Pictures must not be copied, but every entry must be reproduced exactly.
▶
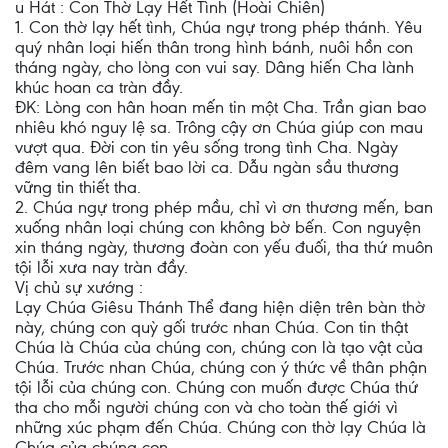
u Hát : Con Thờ Lạy Hết Tình (Hoài Chiên)
1. Con thờ lạy hết tình, Chúa ngự trong phép thánh. Yêu
quý nhân loại hiến thân trong hình bánh, nuôi hồn con
tháng ngày, cho lòng con vui say. Dâng hiến Cha lành
khúc hoan ca tràn đầy.
ÐK: Lòng con hân hoan mến tin một Cha. Trần gian bao
nhiêu khó nguy lệ sa. Trông cậy ơn Chúa giúp con mau
vượt qua. Ðời con tin yêu sống trong tình Cha. Ngày
đêm vang lên biết bao lời ca. Dẫu ngàn sầu thương
vững tin thiết tha.
2. Chúa ngự trong phép mầu, chỉ vì ơn thương mến, ban
xuống nhân loại chúng con không bờ bến. Con nguyện
xin tháng ngày, thương đoàn con yếu đuối, tha thứ muôn
tội lỗi xưa nay tràn đầy.
Vị chủ sự xướng :
Lạy Chúa Giêsu Thánh Thể đang hiện diện trên bàn thờ
này, chúng con quỳ gối trước nhan Chúa. Con tin thật
Chúa là Chúa của chúng con, chúng con là tạo vật của
Chúa. Trước nhan Chúa, chúng con ý thức về thân phận
tội lỗi của chúng con. Chúng con muốn được Chúa thứ
tha cho mỗi người chúng con và cho toàn thế giới vì
những xúc phạm đến Chúa. Chúng con thờ lạy Chúa là
Chúa của chúng con.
◀
RESPONSE FOR THIS EXERCISE:
u Hát : Con Thờ Lạy Hết Tình (Hoài Chiên)
1. Con thờ lạy hết tình, Chúa ngự trong phép thánh. Yêu
quý nhân loại hiến thân trong hình bánh, nuôi hồn con
tháng ngày, cho lòng con vui say. Dâng hiến Cha lành
khúc hoan ca tràn đầy.
ÐK: Lòng con hân hoan mến tin một Cha. Trần gian bao
nhiêu khó nguy lệ sa. Trông cậy ơn Chúa giúp con mau
vượt qua. Ðời con tin yêu sống trong tình Cha. Ngày
đêm vang lên biết bao lời ca. Dẫu ngàn sầu thương
vững tin thiết tha.
2. Chúa ngự trong phép mầu, chỉ vì ơn thương mến, ban
xuống nhân loại chúng con không bờ bến. Con nguyện
xin tháng ngày, thương đoàn con yếu đuối, tha thứ muôn
tội lỗi xưa nay tràn đầy.
Vị chủ sự xướng :
Lạy Chúa Giêsu Thánh Thể đang hiện diện trên bàn thờ
này, chúng con quỳ gối trước nhan Chúa. Con tin thật
Chúa là Chúa của chúng con, chúng con là tạo vật của
Chúa. Trước nhan Chúa, chúng con ý thức về thân phận
tội lỗi của chúng con. Chúng con muốn được Chúa thứ
tha cho mỗi người chúng con và cho toàn thế giới vì
những xúc phạm đến Chúa. Chúng con thờ lạy Chúa là
Chúa của chúng con.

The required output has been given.